WHAT TO PRODUCE>
Start at the line below containing "FLOW_Split_Oil, SEC2/HEAT2: 2 -> 1" and stop at the line containing "WA, Middle East: 425 -> 382". Repeat every line of that stretch exactly, and nothing outside it.

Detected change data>
================================
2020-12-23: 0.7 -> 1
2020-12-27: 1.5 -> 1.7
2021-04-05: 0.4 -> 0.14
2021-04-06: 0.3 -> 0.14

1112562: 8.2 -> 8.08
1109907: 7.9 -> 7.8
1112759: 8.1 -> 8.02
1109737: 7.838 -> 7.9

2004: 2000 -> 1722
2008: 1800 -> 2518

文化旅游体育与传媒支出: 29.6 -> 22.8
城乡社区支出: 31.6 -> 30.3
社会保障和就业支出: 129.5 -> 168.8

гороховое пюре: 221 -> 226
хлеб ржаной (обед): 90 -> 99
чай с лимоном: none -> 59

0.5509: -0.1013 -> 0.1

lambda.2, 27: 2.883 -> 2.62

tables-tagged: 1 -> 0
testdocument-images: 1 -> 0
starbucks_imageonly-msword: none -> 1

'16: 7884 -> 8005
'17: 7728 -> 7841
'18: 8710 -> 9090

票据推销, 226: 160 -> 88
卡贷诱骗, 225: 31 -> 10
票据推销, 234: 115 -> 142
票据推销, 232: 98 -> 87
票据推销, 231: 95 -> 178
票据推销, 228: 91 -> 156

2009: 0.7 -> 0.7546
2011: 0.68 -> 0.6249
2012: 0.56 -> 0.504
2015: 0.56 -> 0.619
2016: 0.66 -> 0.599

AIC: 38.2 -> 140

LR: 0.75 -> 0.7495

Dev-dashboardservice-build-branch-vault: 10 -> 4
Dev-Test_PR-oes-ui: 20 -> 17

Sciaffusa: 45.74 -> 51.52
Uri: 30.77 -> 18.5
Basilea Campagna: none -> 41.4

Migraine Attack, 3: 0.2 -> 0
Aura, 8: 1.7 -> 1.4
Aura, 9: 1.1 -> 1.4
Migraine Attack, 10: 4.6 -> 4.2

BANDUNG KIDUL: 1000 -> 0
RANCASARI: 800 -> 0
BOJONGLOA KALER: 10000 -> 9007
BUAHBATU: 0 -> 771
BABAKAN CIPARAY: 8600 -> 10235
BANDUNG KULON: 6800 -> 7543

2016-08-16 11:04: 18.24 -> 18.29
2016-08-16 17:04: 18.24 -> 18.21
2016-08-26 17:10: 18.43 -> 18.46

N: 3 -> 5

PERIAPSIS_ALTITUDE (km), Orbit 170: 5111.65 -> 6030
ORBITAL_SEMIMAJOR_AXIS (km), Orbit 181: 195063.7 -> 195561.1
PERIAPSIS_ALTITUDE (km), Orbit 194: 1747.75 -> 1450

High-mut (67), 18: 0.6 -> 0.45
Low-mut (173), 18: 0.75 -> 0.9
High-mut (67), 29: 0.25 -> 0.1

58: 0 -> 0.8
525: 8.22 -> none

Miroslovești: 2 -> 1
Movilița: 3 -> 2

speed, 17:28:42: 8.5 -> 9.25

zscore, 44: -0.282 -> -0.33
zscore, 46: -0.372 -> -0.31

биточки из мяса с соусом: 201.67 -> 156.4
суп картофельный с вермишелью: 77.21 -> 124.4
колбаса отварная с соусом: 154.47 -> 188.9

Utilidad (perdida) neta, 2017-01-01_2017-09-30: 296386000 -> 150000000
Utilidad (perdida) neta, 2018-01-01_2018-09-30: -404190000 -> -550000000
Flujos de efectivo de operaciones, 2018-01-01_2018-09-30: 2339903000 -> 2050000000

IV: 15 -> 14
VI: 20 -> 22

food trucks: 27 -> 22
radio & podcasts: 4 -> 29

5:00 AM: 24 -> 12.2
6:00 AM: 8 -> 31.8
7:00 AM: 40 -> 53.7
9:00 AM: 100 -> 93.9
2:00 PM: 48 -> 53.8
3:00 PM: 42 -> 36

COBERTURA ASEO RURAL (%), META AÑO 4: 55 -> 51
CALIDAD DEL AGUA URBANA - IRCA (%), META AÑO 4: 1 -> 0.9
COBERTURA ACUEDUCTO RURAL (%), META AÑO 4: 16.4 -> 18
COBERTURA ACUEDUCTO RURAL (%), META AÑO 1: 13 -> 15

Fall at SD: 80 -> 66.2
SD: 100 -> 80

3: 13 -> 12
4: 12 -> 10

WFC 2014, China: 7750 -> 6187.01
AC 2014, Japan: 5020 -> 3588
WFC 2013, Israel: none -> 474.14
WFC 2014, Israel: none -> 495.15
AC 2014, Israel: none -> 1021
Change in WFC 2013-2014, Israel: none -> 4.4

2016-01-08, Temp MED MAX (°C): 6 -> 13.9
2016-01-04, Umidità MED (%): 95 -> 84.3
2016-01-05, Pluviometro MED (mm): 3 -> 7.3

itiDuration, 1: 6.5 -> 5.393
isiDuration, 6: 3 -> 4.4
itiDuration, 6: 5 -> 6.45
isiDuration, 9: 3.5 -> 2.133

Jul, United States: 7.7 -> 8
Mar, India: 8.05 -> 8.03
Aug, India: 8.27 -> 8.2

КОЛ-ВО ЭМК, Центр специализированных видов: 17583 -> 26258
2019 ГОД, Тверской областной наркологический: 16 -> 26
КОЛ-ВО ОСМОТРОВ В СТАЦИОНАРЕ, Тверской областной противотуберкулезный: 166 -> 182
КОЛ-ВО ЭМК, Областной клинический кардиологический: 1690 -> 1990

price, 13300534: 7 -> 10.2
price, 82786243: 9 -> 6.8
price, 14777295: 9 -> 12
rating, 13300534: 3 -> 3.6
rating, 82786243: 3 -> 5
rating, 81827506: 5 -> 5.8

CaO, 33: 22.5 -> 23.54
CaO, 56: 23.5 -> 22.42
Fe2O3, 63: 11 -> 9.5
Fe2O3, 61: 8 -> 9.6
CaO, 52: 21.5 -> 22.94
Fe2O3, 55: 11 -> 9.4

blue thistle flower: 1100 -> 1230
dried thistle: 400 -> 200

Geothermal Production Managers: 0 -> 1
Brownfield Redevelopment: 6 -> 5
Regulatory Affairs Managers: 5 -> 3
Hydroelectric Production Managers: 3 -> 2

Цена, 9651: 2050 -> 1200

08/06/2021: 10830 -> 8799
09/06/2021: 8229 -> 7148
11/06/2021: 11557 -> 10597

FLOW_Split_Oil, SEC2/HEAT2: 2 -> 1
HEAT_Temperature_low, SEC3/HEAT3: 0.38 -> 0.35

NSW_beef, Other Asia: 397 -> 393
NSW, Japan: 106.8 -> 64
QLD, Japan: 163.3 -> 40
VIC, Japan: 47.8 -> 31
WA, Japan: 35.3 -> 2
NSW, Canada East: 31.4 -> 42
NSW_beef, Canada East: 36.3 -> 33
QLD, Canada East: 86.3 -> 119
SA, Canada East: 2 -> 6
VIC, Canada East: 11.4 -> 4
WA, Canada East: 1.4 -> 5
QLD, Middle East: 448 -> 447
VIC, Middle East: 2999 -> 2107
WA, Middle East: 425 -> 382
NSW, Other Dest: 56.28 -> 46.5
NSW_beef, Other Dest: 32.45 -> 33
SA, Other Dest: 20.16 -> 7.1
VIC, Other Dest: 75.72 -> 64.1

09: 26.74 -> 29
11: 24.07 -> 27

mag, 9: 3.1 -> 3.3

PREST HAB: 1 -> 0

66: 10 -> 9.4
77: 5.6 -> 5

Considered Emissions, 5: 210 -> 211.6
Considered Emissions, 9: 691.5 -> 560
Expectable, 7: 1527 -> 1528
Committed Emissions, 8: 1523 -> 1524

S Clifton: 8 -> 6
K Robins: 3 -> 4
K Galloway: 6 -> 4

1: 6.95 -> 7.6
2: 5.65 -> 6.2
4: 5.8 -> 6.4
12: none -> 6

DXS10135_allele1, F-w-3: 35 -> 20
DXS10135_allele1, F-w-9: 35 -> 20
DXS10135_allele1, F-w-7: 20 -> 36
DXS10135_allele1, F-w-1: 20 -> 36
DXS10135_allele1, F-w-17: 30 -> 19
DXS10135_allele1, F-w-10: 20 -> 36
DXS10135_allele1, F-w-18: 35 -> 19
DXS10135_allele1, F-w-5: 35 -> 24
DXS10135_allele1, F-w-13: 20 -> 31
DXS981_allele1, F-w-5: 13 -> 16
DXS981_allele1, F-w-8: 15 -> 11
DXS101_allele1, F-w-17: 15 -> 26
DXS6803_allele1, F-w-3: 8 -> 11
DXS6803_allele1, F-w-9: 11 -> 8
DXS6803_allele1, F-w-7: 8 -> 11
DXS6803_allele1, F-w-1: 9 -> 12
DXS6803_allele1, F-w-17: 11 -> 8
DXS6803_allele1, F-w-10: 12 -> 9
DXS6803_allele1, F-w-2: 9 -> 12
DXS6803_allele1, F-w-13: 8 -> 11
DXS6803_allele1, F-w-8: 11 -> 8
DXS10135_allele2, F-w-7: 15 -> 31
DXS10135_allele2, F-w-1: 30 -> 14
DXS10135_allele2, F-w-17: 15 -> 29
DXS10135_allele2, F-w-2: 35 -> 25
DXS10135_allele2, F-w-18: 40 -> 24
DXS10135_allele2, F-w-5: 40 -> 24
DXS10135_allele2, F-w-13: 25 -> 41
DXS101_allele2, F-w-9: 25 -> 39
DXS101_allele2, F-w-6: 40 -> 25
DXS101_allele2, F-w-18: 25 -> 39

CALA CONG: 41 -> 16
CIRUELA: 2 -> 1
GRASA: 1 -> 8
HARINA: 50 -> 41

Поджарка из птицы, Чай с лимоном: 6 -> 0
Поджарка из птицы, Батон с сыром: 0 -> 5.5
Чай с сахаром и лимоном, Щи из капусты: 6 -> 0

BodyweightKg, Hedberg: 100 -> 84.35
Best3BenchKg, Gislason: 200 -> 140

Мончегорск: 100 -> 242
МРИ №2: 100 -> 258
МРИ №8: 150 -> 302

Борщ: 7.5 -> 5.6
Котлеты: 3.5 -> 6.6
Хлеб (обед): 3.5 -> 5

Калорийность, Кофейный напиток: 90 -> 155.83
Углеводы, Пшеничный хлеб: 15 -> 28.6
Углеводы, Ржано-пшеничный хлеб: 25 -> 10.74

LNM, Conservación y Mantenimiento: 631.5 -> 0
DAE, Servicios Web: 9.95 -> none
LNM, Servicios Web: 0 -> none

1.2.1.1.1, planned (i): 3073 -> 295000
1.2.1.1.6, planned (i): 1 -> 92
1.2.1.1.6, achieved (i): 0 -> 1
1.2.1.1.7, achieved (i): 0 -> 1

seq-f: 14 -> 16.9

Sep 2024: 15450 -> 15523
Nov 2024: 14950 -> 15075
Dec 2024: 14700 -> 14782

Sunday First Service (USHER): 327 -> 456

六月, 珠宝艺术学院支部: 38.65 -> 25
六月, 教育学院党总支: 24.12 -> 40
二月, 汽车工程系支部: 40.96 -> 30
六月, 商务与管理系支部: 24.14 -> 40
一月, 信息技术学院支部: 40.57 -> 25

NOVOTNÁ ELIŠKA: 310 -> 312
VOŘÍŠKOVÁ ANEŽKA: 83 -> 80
================================
SOLUTION TO THIS PROBLEM>
FLOW_Split_Oil, SEC2/HEAT2: 2 -> 1
HEAT_Temperature_low, SEC3/HEAT3: 0.38 -> 0.35

NSW_beef, Other Asia: 397 -> 393
NSW, Japan: 106.8 -> 64
QLD, Japan: 163.3 -> 40
VIC, Japan: 47.8 -> 31
WA, Japan: 35.3 -> 2
NSW, Canada East: 31.4 -> 42
NSW_beef, Canada East: 36.3 -> 33
QLD, Canada East: 86.3 -> 119
SA, Canada East: 2 -> 6
VIC, Canada East: 11.4 -> 4
WA, Canada East: 1.4 -> 5
QLD, Middle East: 448 -> 447
VIC, Middle East: 2999 -> 2107
WA, Middle East: 425 -> 382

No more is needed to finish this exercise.